» **YOUR INSTRUCTIONS**: From the records below, take each line where the string "START" shows up and copy it.

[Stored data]
>>>

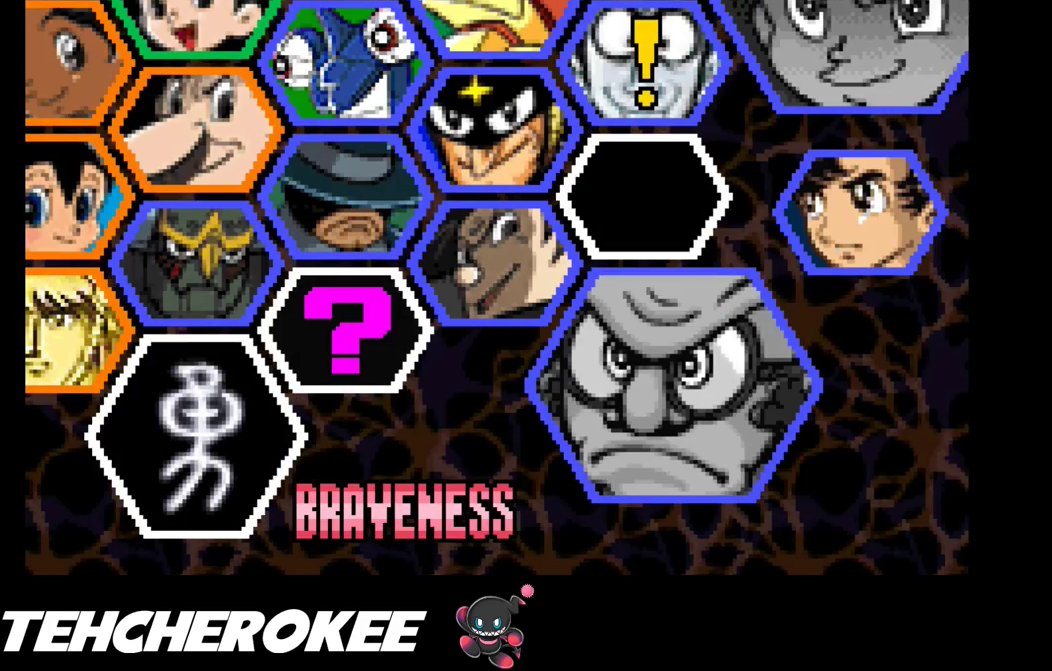
{"buttons": ["B"], "events": [[17, "START", "up"], [33, "B", "down"], [83, "B", "up"], [83, "START", "down"], [167, "B", "down"], [167, "START", "up"], [200, "B", "up"], [233, "START", "down"], [267, "B", "down"], [317, "B", "up"], [317, "START", "up"], [367, "B", "down"], [400, "START", "down"], [450, "B", "up"], [467, "START", "up"], [500, "B", "down"]]}
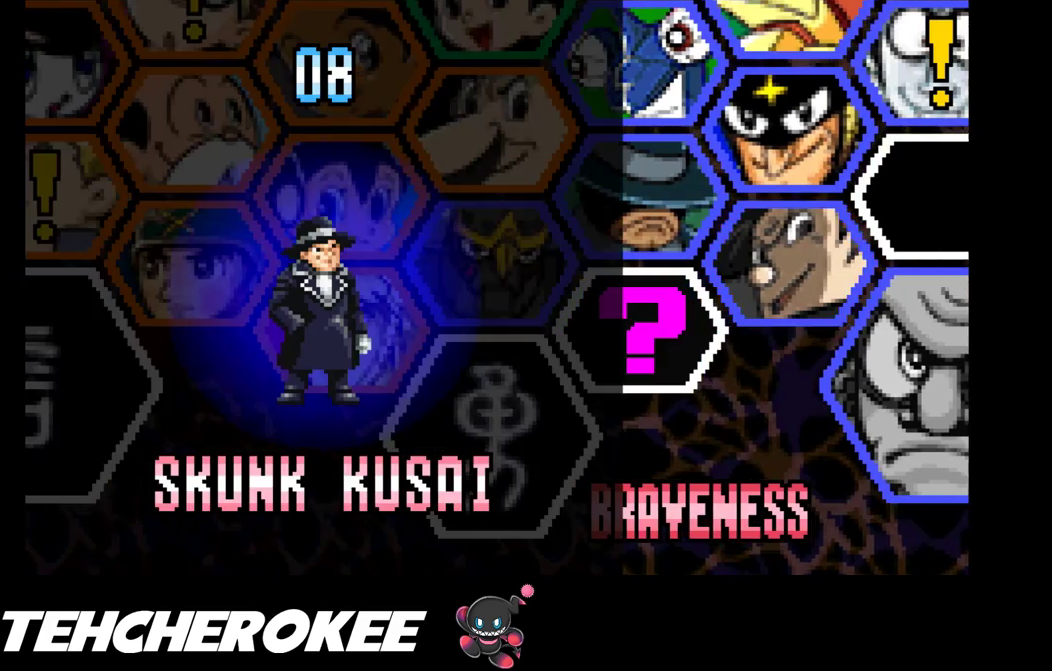
{"buttons": ["B"], "events": [[33, "START", "down"], [50, "B", "up"], [100, "B", "down"], [117, "START", "up"], [167, "B", "up"], [217, "B", "down"], [283, "B", "up"], [333, "B", "down"], [400, "B", "up"], [450, "B", "down"]]}
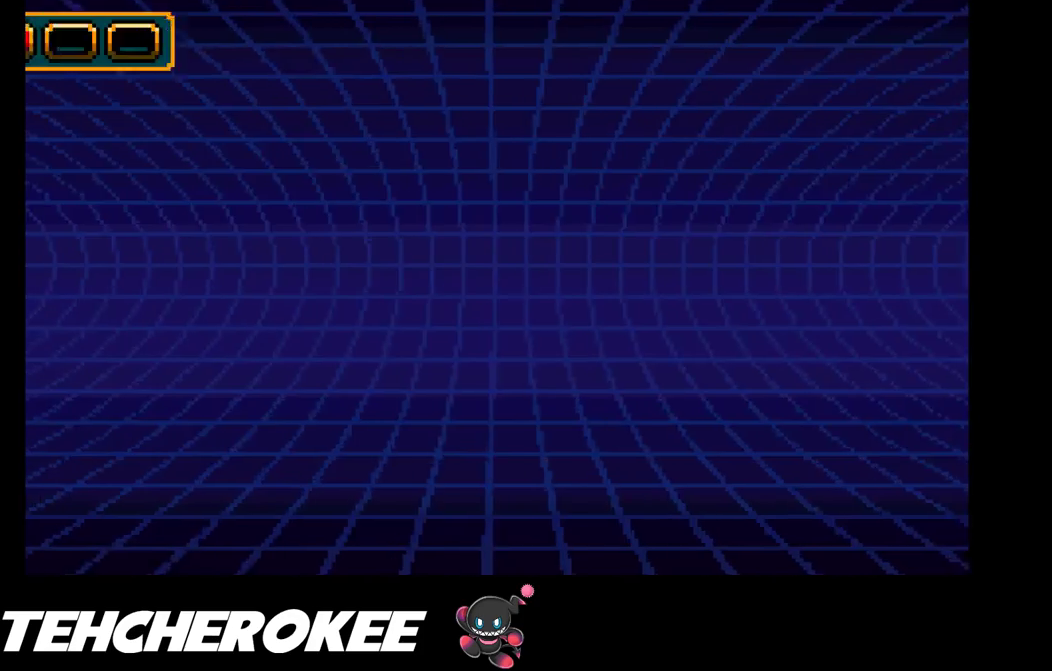
{"buttons": [], "events": [[17, "B", "up"], [67, "B", "down"], [150, "B", "up"], [200, "B", "down"], [267, "B", "up"], [333, "B", "down"], [367, "B", "up"], [433, "B", "down"], [483, "B", "up"]]}
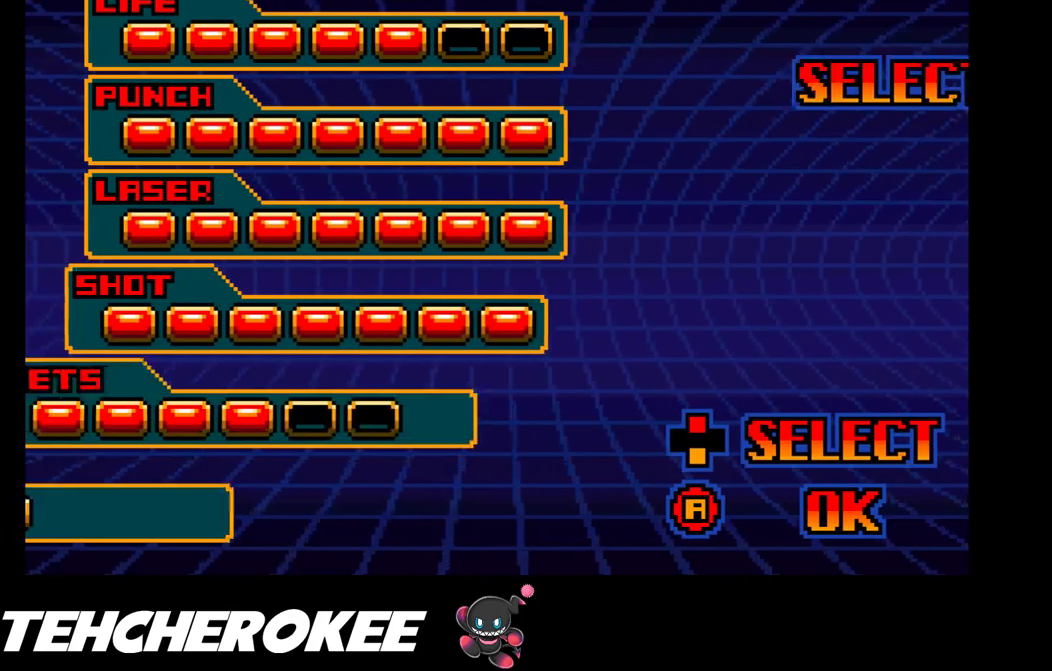
{"buttons": ["B"], "events": [[50, "B", "down"], [100, "B", "up"], [150, "B", "down"], [217, "B", "up"], [267, "B", "down"], [333, "B", "up"], [383, "B", "down"], [450, "B", "up"], [500, "B", "down"]]}
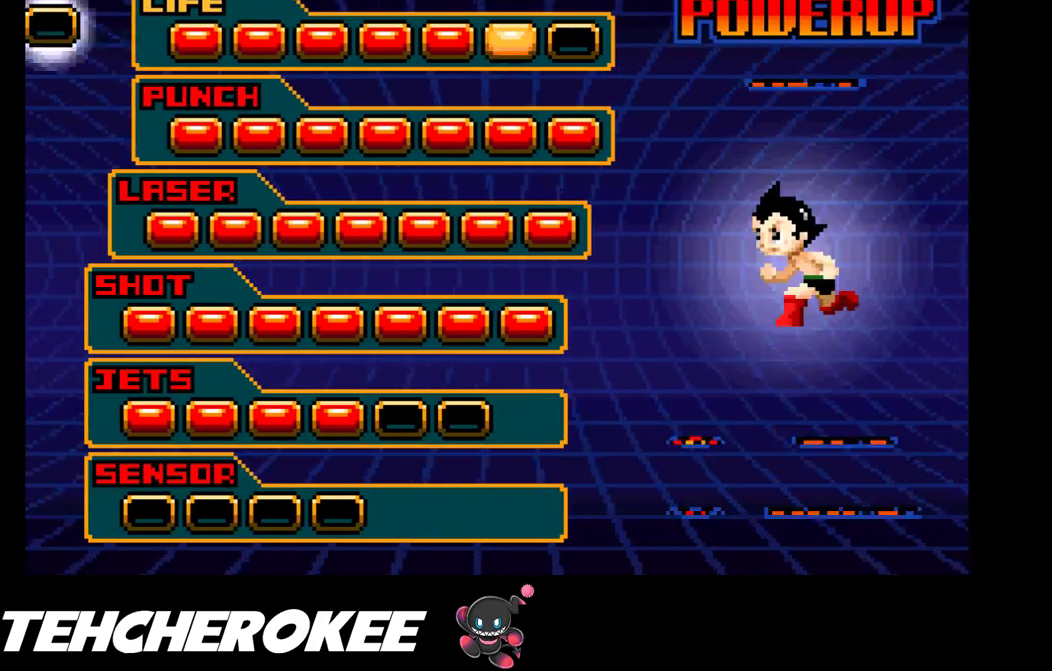
{"buttons": [], "events": [[67, "B", "up"], [117, "B", "down"], [200, "B", "up"], [233, "B", "down"], [300, "B", "up"]]}
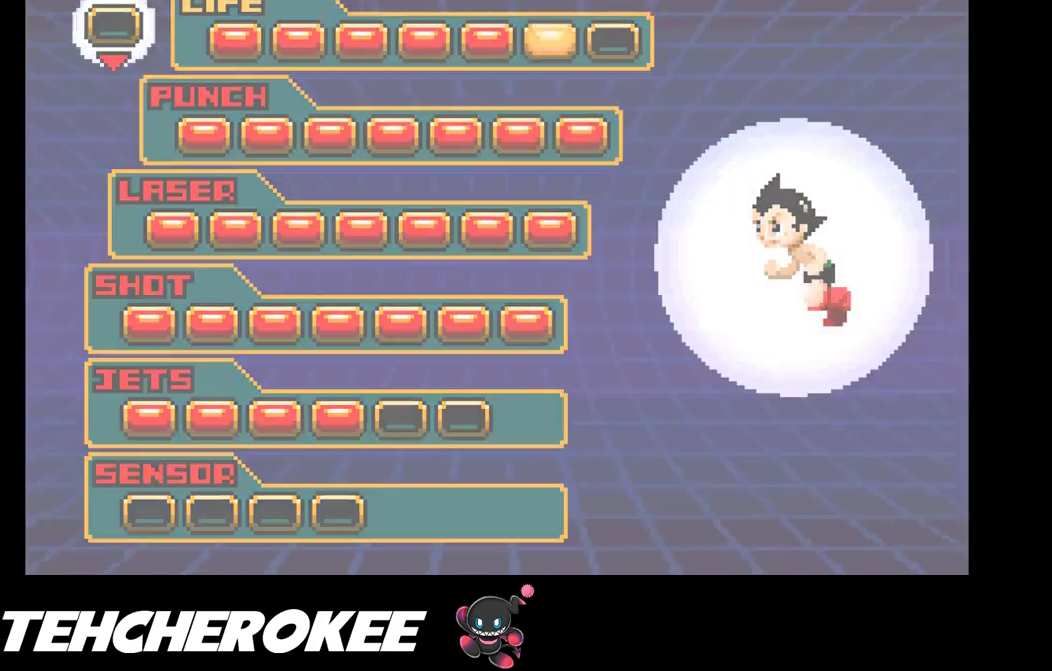
{"buttons": [], "events": []}
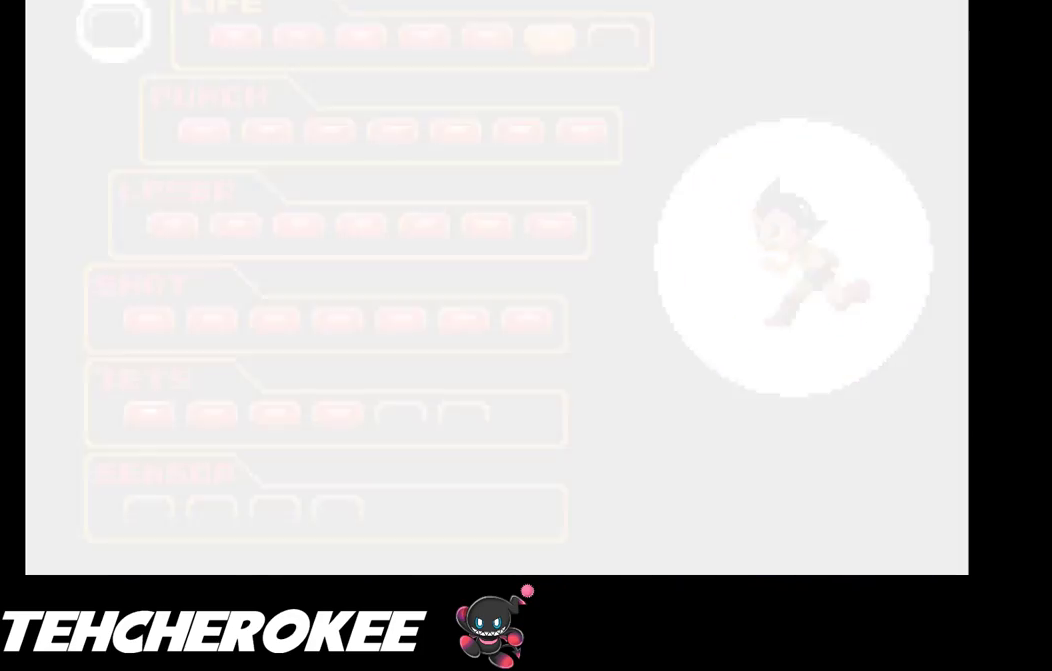
{"buttons": [], "events": []}
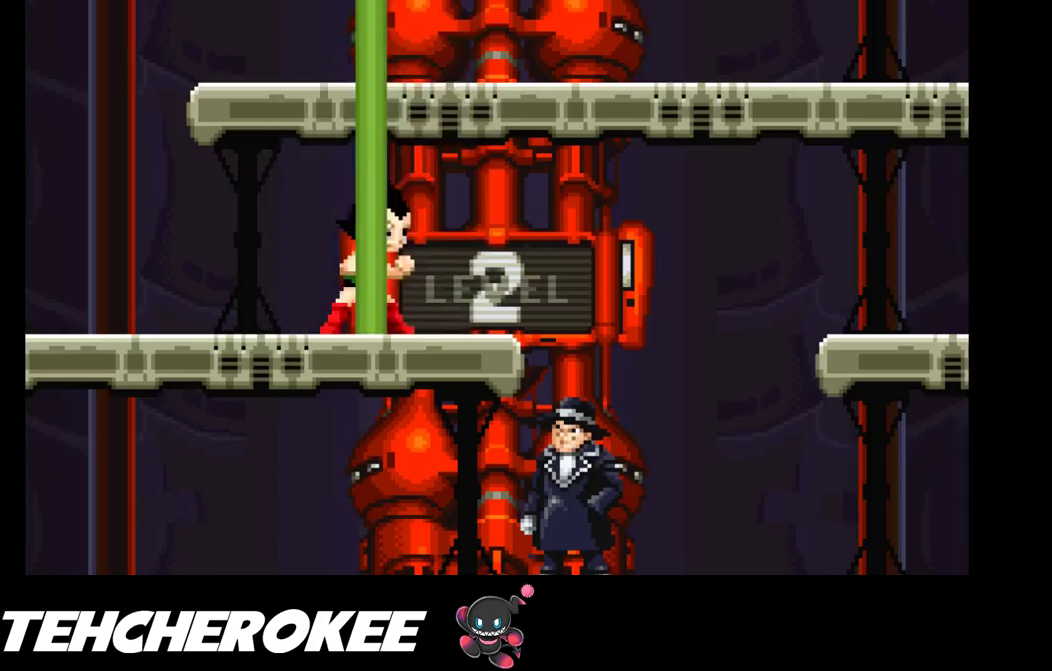
{"buttons": [], "events": []}
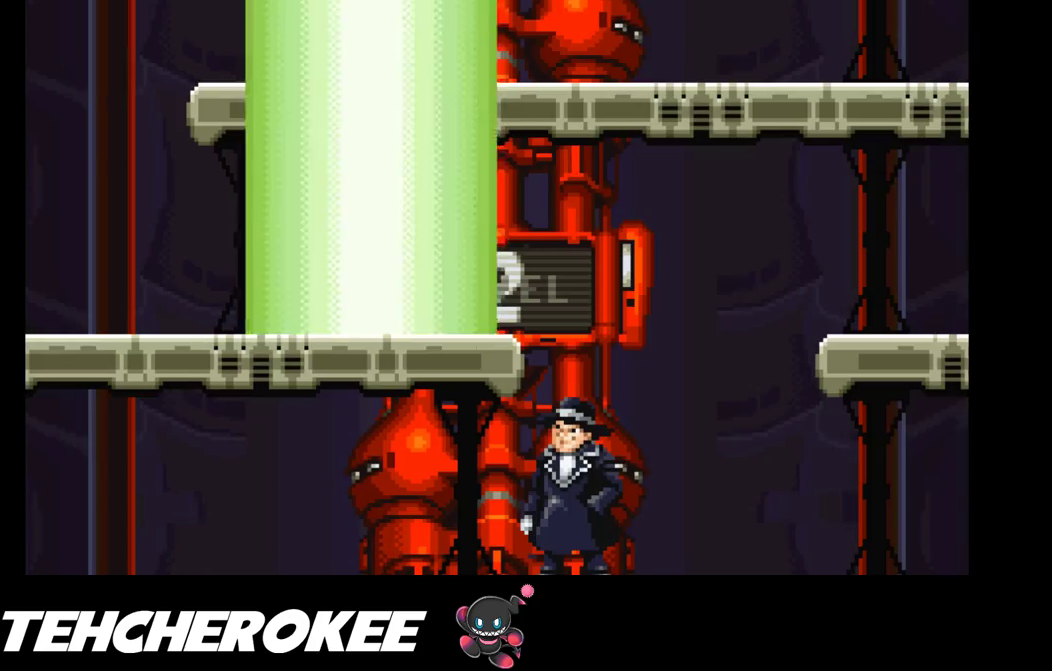
{"buttons": [], "events": []}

<<<

» **WRITTEN SOLUTION**:
{"buttons": ["B"], "events": [[17, "START", "up"], [33, "B", "down"], [83, "B", "up"], [83, "START", "down"], [167, "B", "down"], [167, "START", "up"], [200, "B", "up"], [233, "START", "down"], [267, "B", "down"], [317, "B", "up"], [317, "START", "up"], [367, "B", "down"], [400, "START", "down"], [450, "B", "up"], [467, "START", "up"], [500, "B", "down"]]}
{"buttons": ["B"], "events": [[33, "START", "down"], [50, "B", "up"], [100, "B", "down"], [117, "START", "up"], [167, "B", "up"], [217, "B", "down"], [283, "B", "up"], [333, "B", "down"], [400, "B", "up"], [450, "B", "down"]]}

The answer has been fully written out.